__ACTIVITY__.
Scan the entries and tally the lines that include the string "Samenwerken". Reply with the figure alone.

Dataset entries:
------------------------------------------------------------------------
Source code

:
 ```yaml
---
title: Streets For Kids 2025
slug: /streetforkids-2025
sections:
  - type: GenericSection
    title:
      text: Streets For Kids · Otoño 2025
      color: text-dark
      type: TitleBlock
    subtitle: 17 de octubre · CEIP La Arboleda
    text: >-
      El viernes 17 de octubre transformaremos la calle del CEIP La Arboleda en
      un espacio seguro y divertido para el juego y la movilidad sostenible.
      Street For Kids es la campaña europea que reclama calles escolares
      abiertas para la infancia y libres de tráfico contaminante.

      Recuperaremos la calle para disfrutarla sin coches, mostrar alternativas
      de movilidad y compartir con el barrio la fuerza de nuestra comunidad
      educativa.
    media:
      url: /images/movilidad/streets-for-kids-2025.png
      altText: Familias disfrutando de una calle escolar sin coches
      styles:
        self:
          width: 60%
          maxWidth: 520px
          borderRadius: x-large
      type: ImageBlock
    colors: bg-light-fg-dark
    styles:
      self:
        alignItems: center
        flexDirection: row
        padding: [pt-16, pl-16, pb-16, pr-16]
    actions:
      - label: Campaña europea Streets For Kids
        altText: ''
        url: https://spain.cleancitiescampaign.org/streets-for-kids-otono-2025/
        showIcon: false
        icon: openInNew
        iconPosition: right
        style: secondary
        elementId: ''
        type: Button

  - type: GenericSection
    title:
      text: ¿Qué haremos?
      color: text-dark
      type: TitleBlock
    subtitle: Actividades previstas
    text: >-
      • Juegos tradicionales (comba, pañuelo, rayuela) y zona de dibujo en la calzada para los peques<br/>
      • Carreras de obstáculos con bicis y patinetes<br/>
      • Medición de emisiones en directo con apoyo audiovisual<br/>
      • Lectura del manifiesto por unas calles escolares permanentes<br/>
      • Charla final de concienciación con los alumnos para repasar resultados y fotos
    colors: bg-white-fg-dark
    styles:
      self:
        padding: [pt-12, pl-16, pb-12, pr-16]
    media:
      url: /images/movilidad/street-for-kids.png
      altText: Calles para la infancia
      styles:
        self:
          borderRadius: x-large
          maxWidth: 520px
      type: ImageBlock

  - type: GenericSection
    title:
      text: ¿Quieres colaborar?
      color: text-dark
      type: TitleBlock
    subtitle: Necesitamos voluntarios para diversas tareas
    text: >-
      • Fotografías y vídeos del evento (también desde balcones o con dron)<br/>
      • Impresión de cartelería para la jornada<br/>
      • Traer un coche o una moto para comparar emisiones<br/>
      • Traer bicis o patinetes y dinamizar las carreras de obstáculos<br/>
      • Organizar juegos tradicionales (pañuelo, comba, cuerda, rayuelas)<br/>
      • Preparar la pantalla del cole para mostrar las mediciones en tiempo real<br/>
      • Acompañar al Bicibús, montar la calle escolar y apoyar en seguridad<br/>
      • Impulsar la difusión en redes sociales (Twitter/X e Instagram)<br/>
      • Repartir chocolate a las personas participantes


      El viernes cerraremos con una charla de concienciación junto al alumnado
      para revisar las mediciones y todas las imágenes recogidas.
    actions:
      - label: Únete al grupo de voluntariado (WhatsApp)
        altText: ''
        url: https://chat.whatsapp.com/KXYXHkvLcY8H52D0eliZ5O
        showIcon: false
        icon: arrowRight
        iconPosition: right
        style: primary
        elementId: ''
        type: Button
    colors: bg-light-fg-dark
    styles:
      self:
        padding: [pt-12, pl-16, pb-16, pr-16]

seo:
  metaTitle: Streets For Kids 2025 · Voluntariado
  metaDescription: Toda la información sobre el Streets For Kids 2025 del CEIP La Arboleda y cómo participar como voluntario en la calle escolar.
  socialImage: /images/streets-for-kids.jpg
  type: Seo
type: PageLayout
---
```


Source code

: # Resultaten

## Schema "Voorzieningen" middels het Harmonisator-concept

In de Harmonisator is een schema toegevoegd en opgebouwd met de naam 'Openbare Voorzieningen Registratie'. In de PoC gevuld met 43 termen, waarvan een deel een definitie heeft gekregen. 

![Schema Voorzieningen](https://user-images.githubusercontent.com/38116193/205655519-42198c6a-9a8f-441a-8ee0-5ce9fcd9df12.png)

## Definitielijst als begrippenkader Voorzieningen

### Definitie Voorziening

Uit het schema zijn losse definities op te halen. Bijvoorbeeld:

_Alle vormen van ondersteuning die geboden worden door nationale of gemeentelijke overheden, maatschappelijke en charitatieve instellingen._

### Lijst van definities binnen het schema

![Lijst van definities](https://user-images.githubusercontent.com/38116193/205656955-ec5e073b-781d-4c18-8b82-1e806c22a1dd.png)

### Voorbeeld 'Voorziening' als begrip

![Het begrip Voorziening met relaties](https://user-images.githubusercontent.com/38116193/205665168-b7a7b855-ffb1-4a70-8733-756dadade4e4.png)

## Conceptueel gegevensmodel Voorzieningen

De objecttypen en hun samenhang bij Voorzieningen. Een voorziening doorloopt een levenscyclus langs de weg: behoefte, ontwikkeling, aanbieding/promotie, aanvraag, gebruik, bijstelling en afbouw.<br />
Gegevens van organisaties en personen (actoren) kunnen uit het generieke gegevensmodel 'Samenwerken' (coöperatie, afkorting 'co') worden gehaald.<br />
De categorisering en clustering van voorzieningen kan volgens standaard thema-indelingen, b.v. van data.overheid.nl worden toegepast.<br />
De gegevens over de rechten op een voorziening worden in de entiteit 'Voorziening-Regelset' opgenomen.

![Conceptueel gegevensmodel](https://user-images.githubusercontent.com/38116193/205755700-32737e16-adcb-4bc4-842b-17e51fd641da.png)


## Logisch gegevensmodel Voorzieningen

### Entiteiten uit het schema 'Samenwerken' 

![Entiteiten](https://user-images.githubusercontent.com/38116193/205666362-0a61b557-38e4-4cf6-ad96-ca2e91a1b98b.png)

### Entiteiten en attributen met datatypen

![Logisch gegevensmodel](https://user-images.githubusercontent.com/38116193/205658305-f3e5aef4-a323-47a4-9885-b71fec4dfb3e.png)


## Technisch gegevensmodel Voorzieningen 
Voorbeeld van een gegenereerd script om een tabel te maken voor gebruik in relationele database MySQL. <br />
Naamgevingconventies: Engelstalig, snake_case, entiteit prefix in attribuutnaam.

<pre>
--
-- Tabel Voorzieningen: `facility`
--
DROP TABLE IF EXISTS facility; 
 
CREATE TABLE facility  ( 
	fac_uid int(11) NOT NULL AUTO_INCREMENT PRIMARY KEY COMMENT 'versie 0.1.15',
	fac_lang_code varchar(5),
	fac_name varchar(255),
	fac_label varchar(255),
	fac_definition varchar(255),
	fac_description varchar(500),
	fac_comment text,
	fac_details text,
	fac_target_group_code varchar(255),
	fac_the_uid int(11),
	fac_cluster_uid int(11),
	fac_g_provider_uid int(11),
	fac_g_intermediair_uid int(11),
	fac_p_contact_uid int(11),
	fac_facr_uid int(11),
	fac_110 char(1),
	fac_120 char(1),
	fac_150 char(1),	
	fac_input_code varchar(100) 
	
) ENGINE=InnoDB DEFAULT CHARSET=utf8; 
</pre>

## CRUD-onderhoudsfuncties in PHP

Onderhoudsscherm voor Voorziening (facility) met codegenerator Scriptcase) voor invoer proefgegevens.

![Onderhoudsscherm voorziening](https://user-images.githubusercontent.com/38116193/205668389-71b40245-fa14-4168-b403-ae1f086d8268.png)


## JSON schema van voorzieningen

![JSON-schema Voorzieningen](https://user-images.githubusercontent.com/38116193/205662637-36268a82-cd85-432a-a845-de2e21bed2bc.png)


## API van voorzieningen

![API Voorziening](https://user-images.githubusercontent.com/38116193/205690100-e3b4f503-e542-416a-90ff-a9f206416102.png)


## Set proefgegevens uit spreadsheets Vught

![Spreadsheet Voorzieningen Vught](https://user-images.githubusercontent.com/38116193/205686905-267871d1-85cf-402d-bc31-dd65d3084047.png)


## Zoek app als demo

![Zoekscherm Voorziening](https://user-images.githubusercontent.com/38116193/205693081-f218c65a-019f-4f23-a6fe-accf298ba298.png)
------------------------------------------------------------------------
__RESPONSE TO THE EXERCISE__.
2